--- Task input Enclosed Below ---

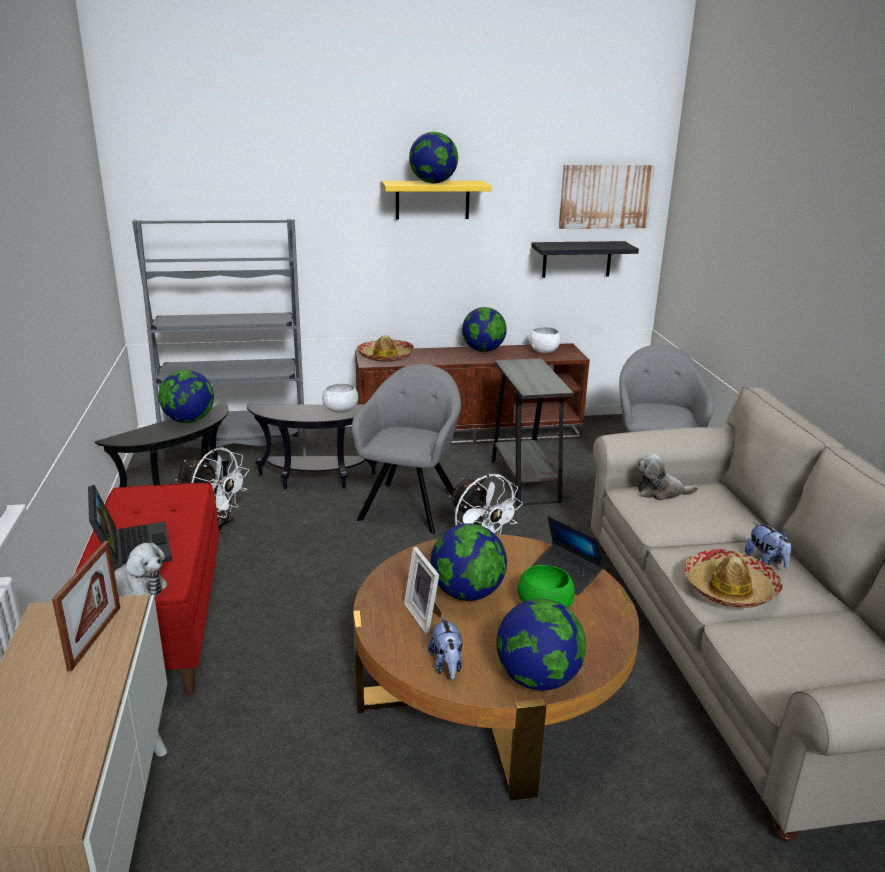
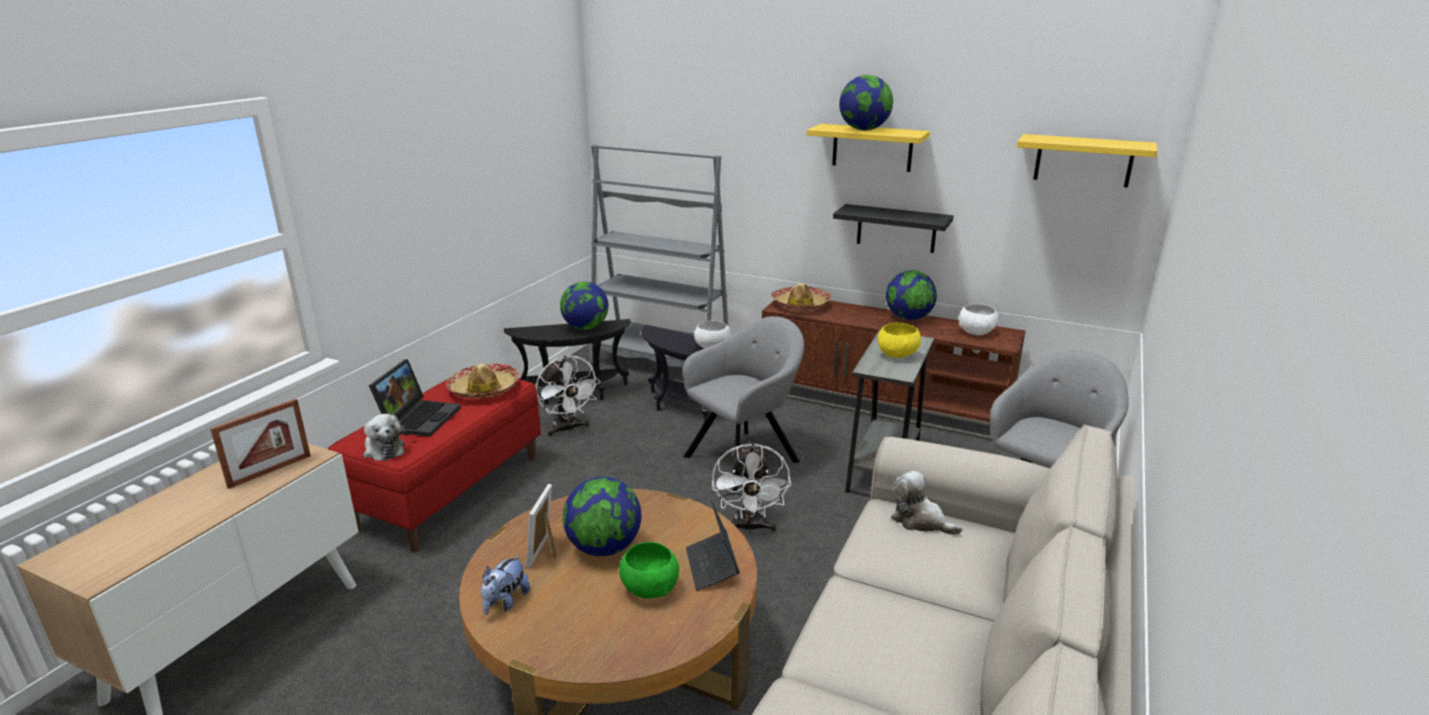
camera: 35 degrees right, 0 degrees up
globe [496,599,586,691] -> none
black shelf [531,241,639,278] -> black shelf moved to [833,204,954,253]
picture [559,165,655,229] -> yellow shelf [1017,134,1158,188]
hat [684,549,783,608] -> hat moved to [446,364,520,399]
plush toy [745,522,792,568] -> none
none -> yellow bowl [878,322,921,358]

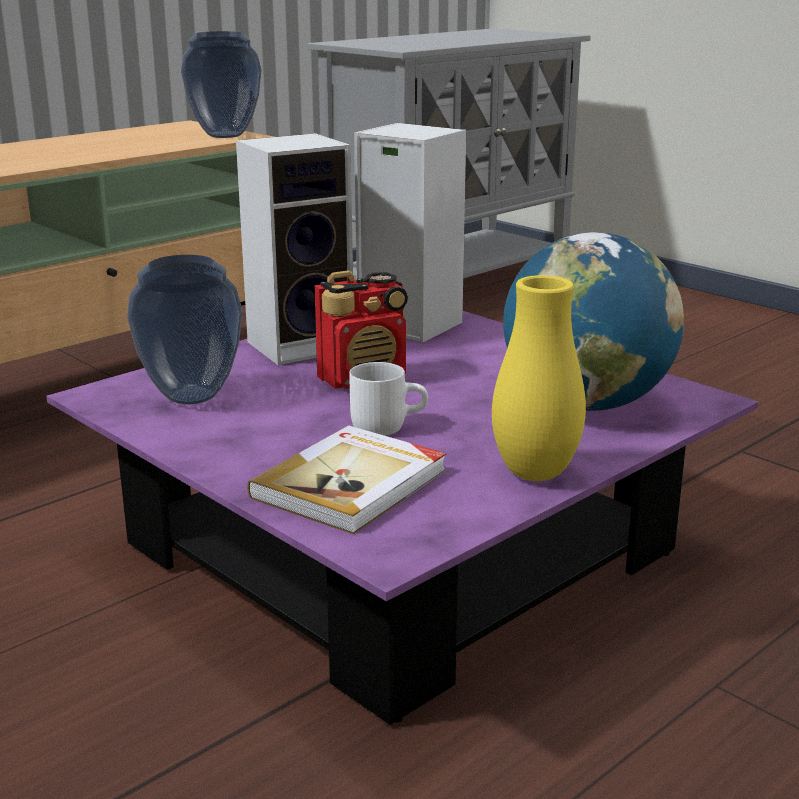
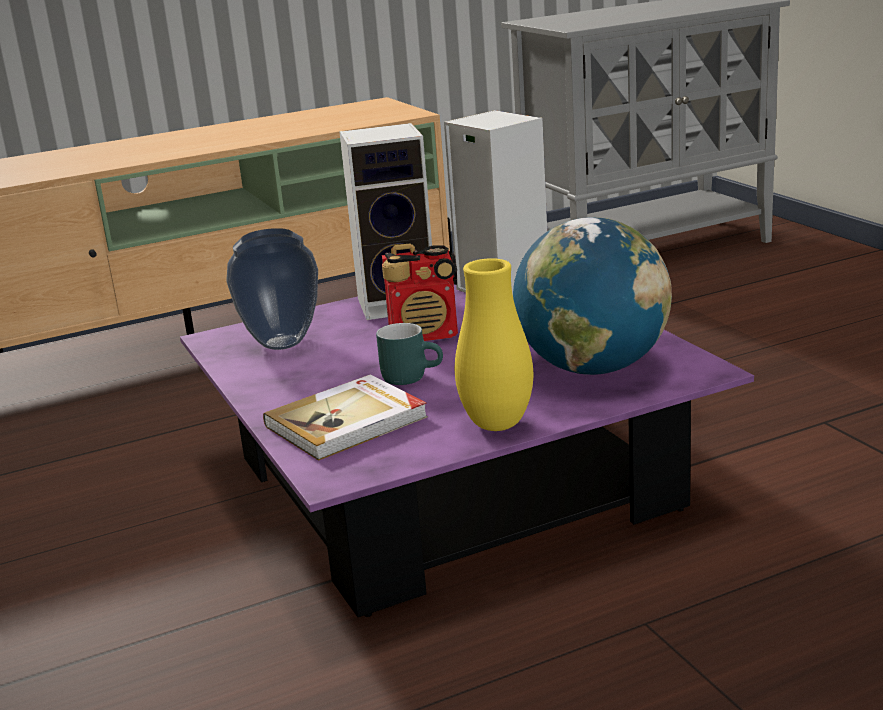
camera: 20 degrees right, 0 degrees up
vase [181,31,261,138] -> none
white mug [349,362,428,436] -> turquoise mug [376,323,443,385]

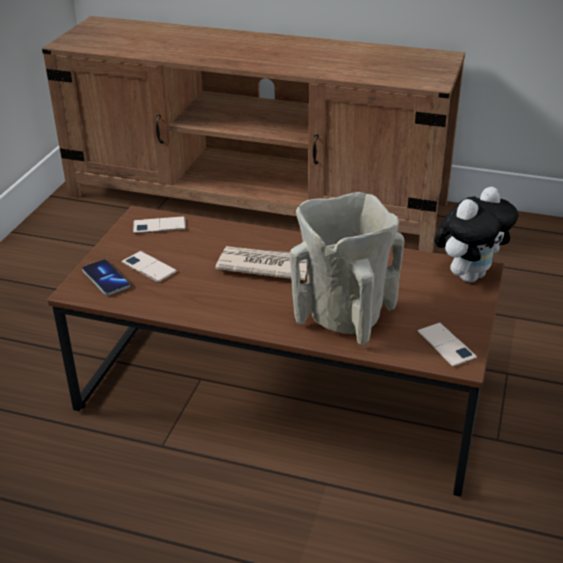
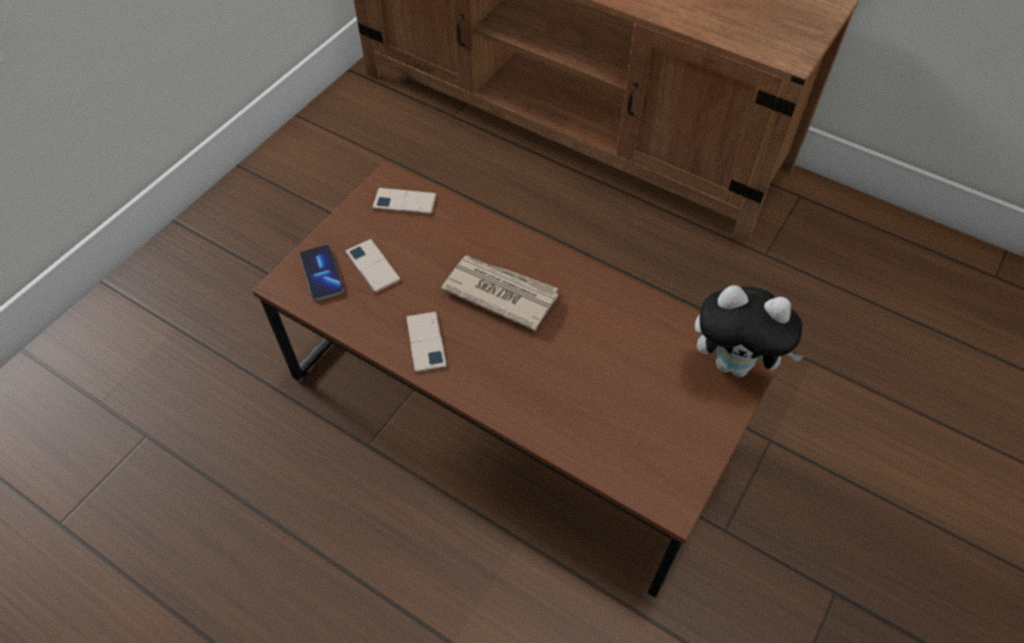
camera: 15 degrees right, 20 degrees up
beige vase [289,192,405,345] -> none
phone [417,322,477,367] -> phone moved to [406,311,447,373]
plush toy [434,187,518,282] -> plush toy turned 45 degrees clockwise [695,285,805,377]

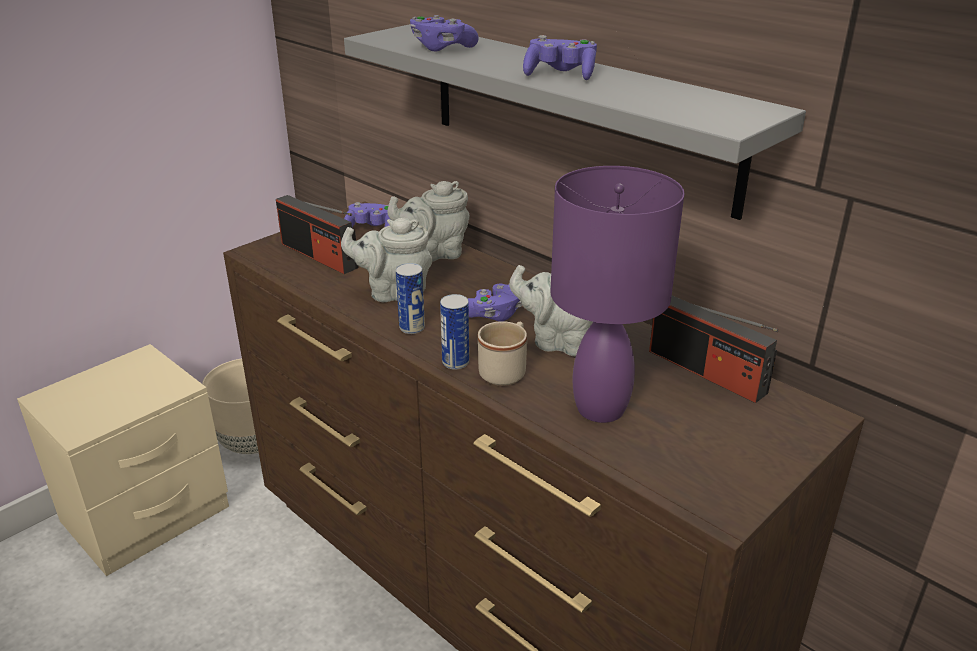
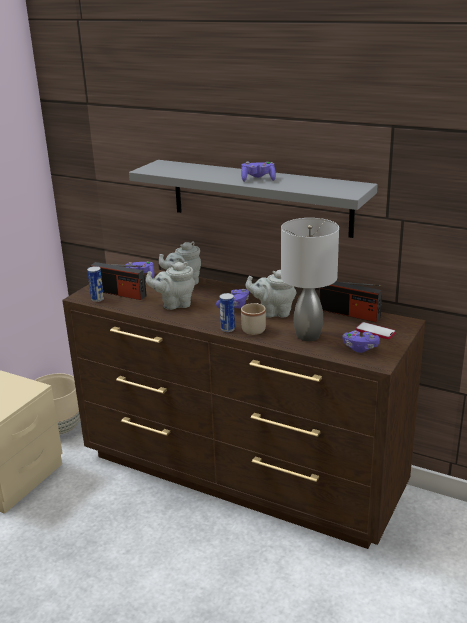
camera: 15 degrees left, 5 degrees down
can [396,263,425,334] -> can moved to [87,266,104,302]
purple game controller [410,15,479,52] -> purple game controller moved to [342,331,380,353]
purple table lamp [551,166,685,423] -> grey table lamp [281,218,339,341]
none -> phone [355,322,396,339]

--- End of Enclosed Task input ---

**What to work on:**
Repeat each line of the material exactly, and drop any image it carries.

**Answer for this exercise:**
camera: 35 degrees right, 0 degrees up
globe [496,599,586,691] -> none
black shelf [531,241,639,278] -> black shelf moved to [833,204,954,253]
picture [559,165,655,229] -> yellow shelf [1017,134,1158,188]
hat [684,549,783,608] -> hat moved to [446,364,520,399]
plush toy [745,522,792,568] -> none
none -> yellow bowl [878,322,921,358]

camera: 20 degrees right, 0 degrees up
vase [181,31,261,138] -> none
white mug [349,362,428,436] -> turquoise mug [376,323,443,385]

camera: 15 degrees right, 20 degrees up
beige vase [289,192,405,345] -> none
phone [417,322,477,367] -> phone moved to [406,311,447,373]
plush toy [434,187,518,282] -> plush toy turned 45 degrees clockwise [695,285,805,377]

camera: 15 degrees left, 5 degrees down
can [396,263,425,334] -> can moved to [87,266,104,302]
purple game controller [410,15,479,52] -> purple game controller moved to [342,331,380,353]
purple table lamp [551,166,685,423] -> grey table lamp [281,218,339,341]
none -> phone [355,322,396,339]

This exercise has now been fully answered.